I totally appreciate the advice bring.fringe18. I’ve never been a fan of these Asus mesh routers that I purchased a few years ago and have been waiting for a better option. I do think I’ll eventually swap out to the Flint v2. The thing holding me back from getting the first Flint was that I needed more LAN ports. I’ve been thoroughly impressed by the Wifi 6 capabilities of the Beryl - the speeds (at distance) have been much better than my other router and I would expect the Flint v2 to be the same.
Also - thank you for the suggestion on checking with the OpenWRT forums. I have time to kill and would love to up my networking skills so this is a good mental exercise.

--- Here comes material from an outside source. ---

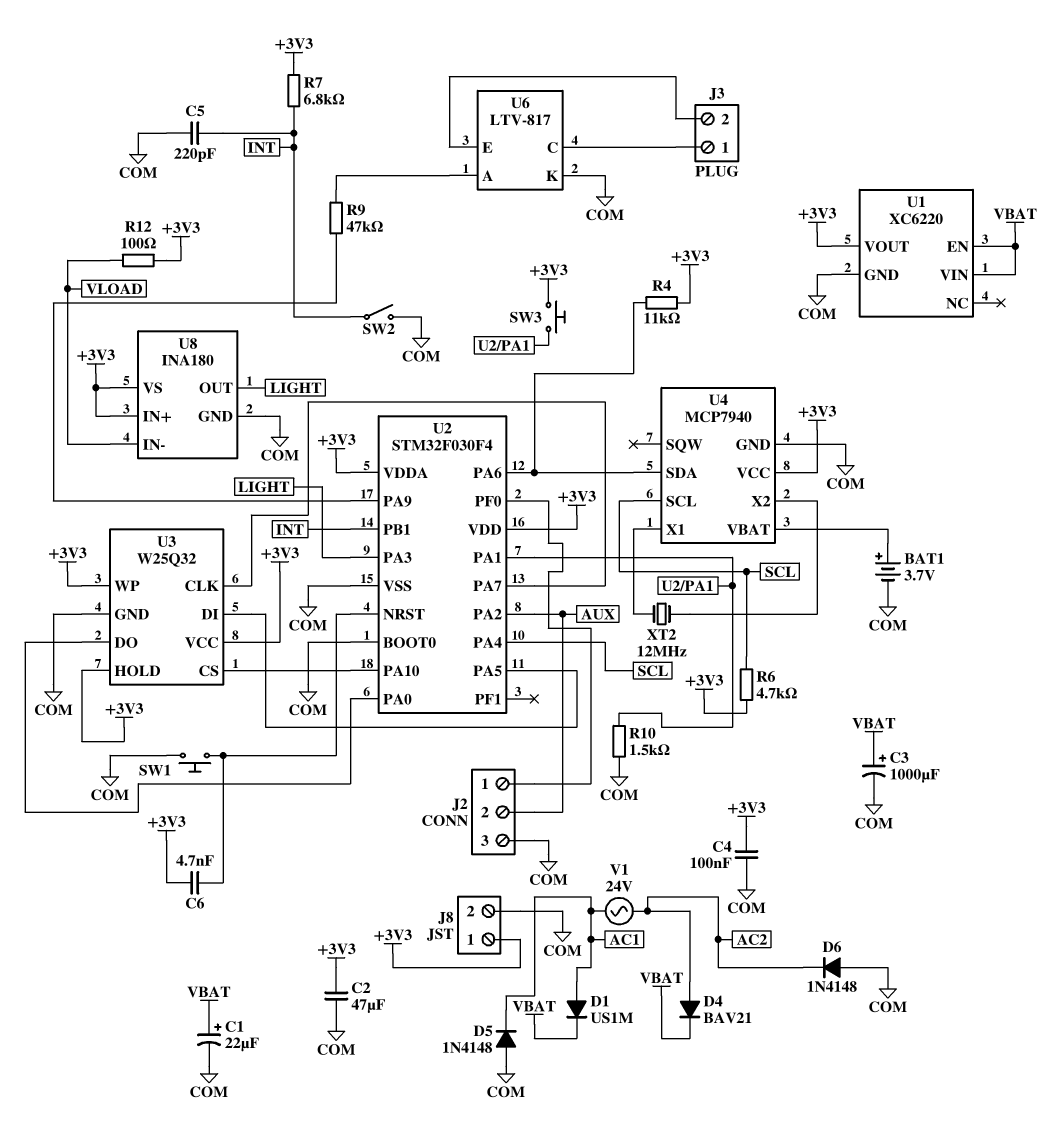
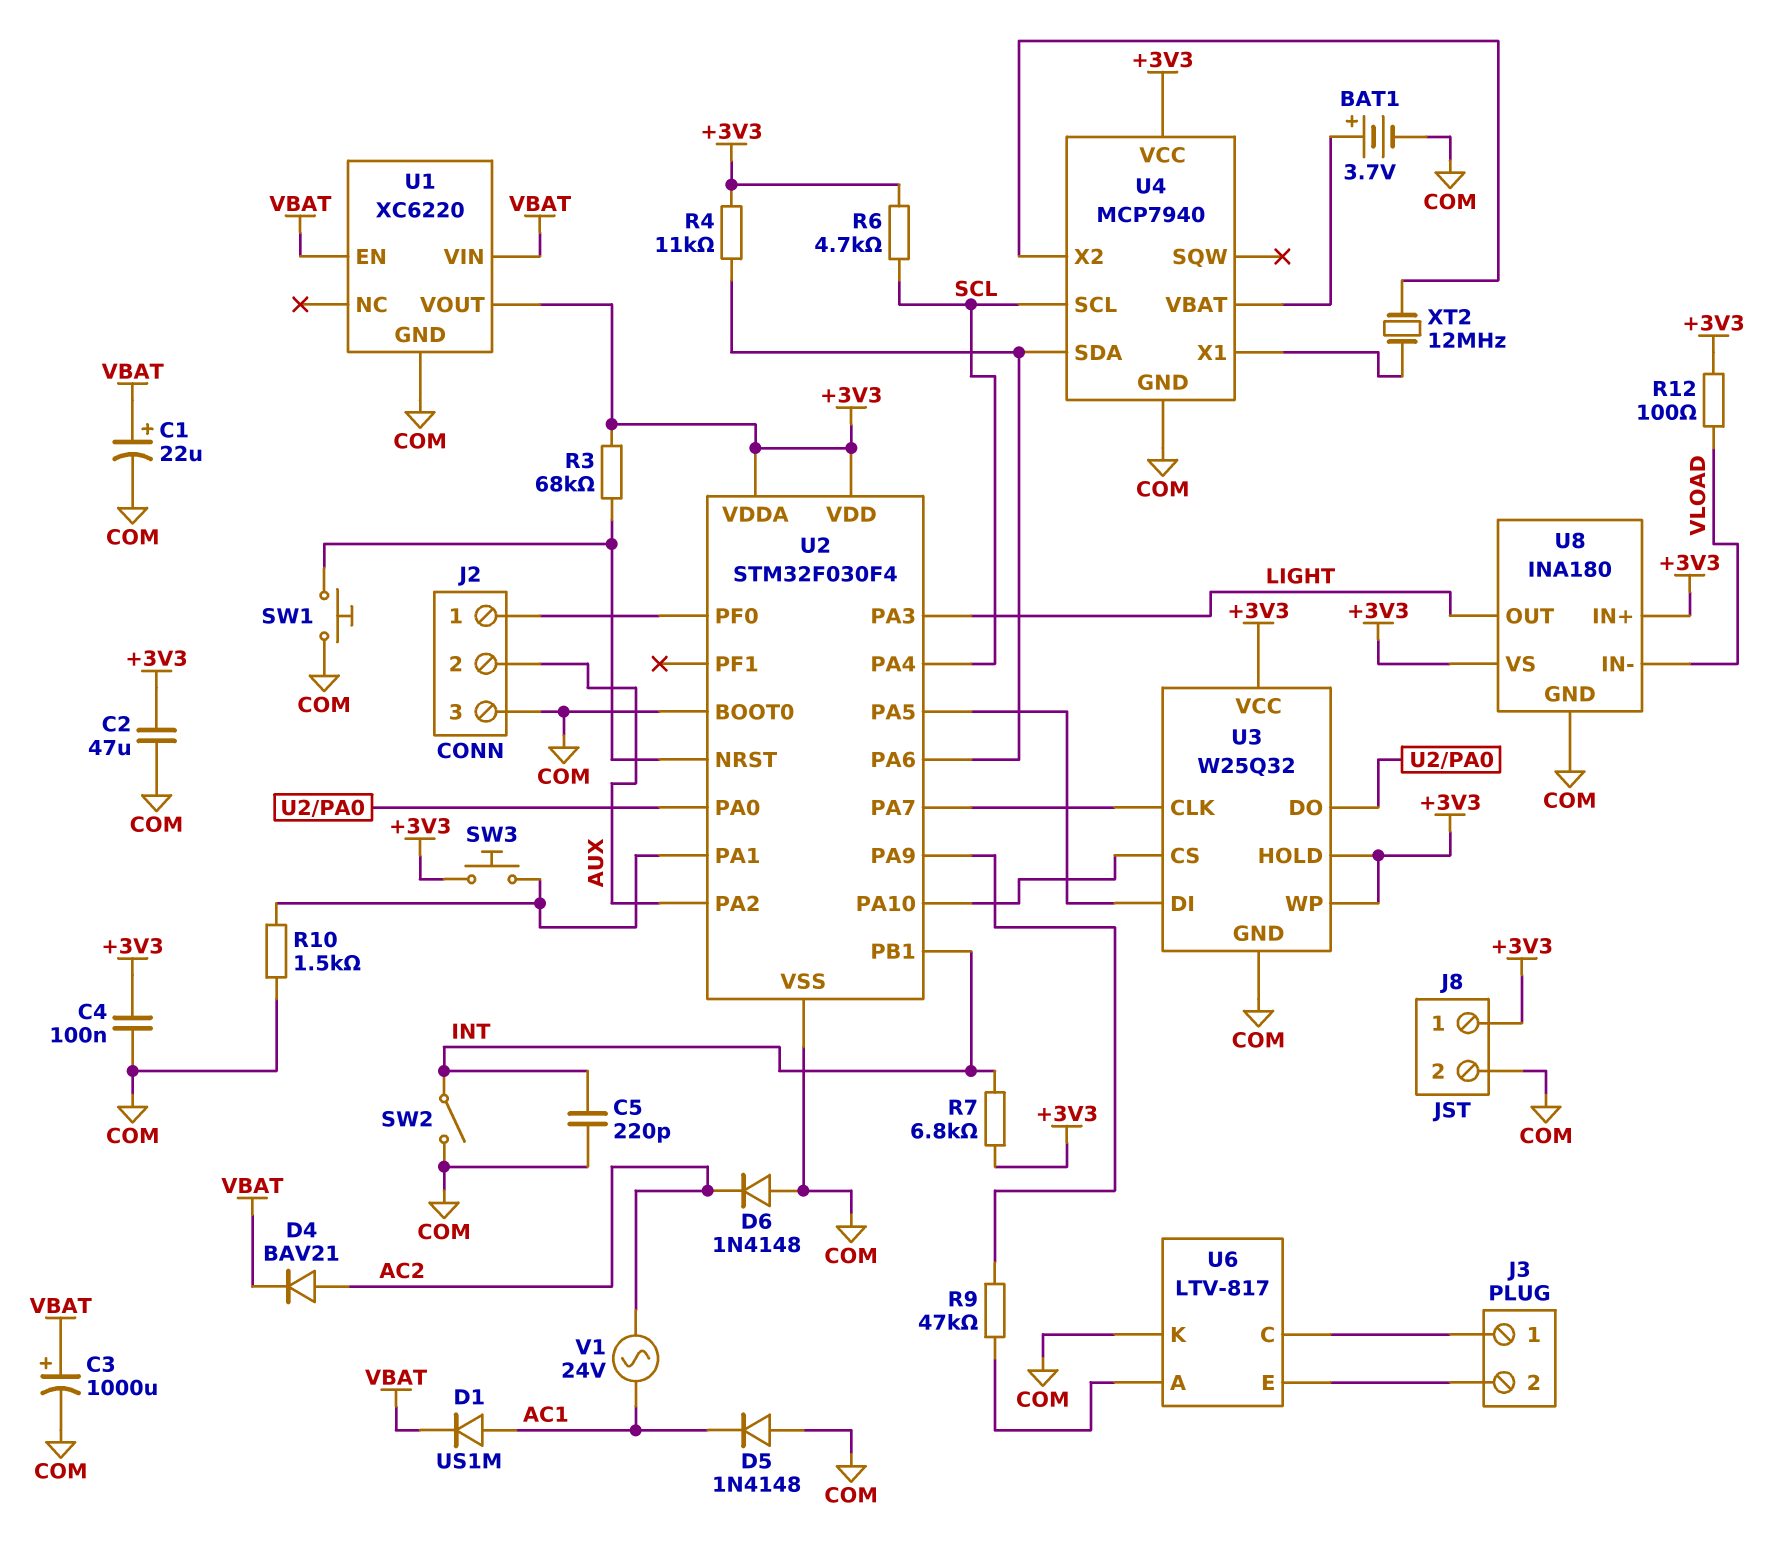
C6: 4.7nF (+3V3, U2/NRST) -> none
R3: none -> 68k (+3V3, U2/NRST)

Yeah, the Flint v2 looks like a killer bit of kit; 900 Mbps over WireGuard has me positively salivating.
Technically a ‘cheap & cheerful’ 5 port switch can expand that one required LAN port but… that kinda moves away from the whole consolidation benefit. Still, it’s an option as IDK the ETA on the Flint v2.
If you’re looking to kick your networking skills up a level then lemme give 'ya a few tips:
Current GL GUI builds are based on OpenWrt 21.02
it uses iptables for firewalling
Future builds are expected to be 22.03
Upstream switched to nftables so be away of potential syntax differences
OpenWrt can be run in a virtual machine (eg: VirtualBox)
Vbox’s ‘snapshot’ feature allows me to bail out when ‘f— around & find out’ goes horribly sideways.